At one point in the episode, Jerry mentions having a sister; however, she is never mentioned again in the series. In real life, Seinfeld has an older sister named Carolyn.

===Cast===
"The Chinese Restaurant" was the first episode that did not feature regular character Kramer (Michael Richards), Jerry's neighbor. David explained that the reason for Kramer's absence was because, during Seinfelds early seasons, the character never left his apartment and did not go out with the other three. Richards was still displeased with the absence of his character, as he felt the episode was a breakthrough and, as such, essential for the series' development. In an interview for the Seinfeld first- and second-season DVD box set, he commented: "The Chinese restaurant episode was so unique, and I just wanted to be a part of that because it was cutting edge. I knew that was a very important episode; it was so odd."

Michael Mitz, who portrayed one of the payphone occupants, would return in season five as a photographer in "The Puffy Shirt". The maître d' was portrayed by James Hong; it is one of the actor's notable roles in the United States. Hong had a small part in an episode of The Bob Newhart Show, season one, in 1972, portraying a man who is mistaken for a maître d', and played a similar role to his in "The Chinese Restaurant" in the 1961 film Flower Drum Song. Judy Kain, known for a recurring role on Married... with Children, guest-starred as Lorraine Catalano, the receptionist of Jerry's uncle. David Tress guest-starred as Mr. Cohen, a guest who enters the restaurant and receives a table without reservation, as he is good friends with the maître d'. Larry David's voice can be heard among the group of elderly people from whom Elaine tries to buy an egg-roll.
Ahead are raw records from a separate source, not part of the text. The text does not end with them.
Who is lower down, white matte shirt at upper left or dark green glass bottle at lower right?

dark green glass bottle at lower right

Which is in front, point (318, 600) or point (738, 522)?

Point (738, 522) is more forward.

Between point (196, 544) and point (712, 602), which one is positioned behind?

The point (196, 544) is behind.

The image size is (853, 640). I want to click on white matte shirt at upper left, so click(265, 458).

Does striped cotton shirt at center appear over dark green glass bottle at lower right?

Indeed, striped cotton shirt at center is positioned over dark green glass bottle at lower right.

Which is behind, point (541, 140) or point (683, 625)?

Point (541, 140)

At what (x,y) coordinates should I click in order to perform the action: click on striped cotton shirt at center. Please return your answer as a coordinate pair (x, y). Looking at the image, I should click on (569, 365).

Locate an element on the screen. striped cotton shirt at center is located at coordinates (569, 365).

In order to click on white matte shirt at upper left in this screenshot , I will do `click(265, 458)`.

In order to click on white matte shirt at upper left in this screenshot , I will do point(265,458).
Norman Brenner, Richards' stand-in, appears as an extra; he is sitting by the door of the restaurant when George, Jerry, and Elaine enter, and is still at the same spot when they leave.

==Themes==
The episode is widely considered to encapsulate Seinfelds "show about nothing" concept, with The Tampa Tribune critic Walt Belcher calling it "the ultimate episode about nothing", and David Lavery and Sara Lewis Dunne describing it as "existential" in Seinfeld, Master of Its Domain: Revisiting Television's Greatest Sitcom. Critics had a similar reaction to season three's "The Parking Garage", in which the four central characters spent the whole episode looking for their car. The episode drags a small event out over the course of an entire episode. Lavery and Dunne suggest that this structure critiques sitcoms with implied moral lessons (such as those found in so-called "very special episodes"), in keeping with David's "no hugging and no learning" maxim. Vincent Brook, as part of his analysis regarding the influence of Jewish culture on Seinfeld, has said that the episode's theme of entrapment and confinement in a small space is a recurring scenario on the show. The relationship between the characters and food is another recurring theme of the series according to Lavery and Dunne; specific food items are associated with individual characters, and food itself is a "signifier of social contracts".
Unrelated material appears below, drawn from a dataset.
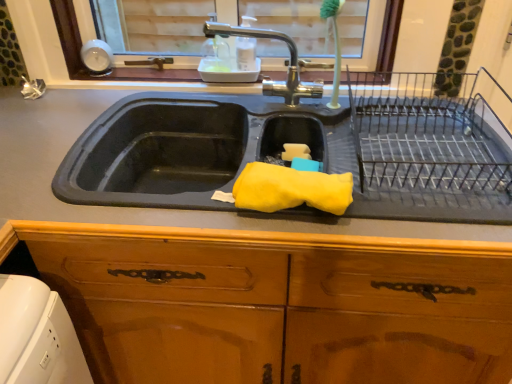
This screenshot has width=512, height=384. What are the coordinates of `yellow sponge at sink` in the screenshot? It's located at (291, 189).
Linda S. Ghent, an economics professor at Eastern Illinois University, has discussed the episode's treatment of economic problems. Just before Jerry's dare about the egg roll, Elaine says, "You know, it's not fair people are seated first come first served. It should be based on who's hungriest. I feel like just going over there and taking some food off somebody's plate." Ghent discusses the history and reasoning behind rationing mechanisms and economic efficiency, which are the basis behind how tables are seated at restaurants, rationales which are perhaps invisible to hungry or impatient customers. Elaine's attempt at bribery is an example of opportunity cost: the trio are willing to pay more than usual to get a table if it means Elaine can eat sooner and Jerry makes it to the movie on time. Ghent also gives Jerry's willingness to lie to his uncle as another example of opportunity cost: "Did I do a bad thing by lying to my uncle and saying I couldn't go to dinner? Plan 9 from Outer Space – one night only, the big screen! My hands are tied!"

==Reception==

"The anti-sitcom: no contrived plots, in fact no plots at all: these people can be funny just waiting to be seated."
— Jamie Malanowski, Time

When the episode first aired, it received a Nielsen rating of 11.7 (11.7% of American households watched it) and an audience share of 21 (21% of televisions in use at the time were tuned to it). Seinfeld was the eighteenth most-watched show of the week, and the sixth most-watched show on NBC. It was believed that NBC executives held a meeting after the broadcast to determine the fate of the show, and decided it would receive a third season if the writers would put more effort into episode storylines. However, the 1991 fall schedule had already been announced two days' earlier and the show was on the schedule.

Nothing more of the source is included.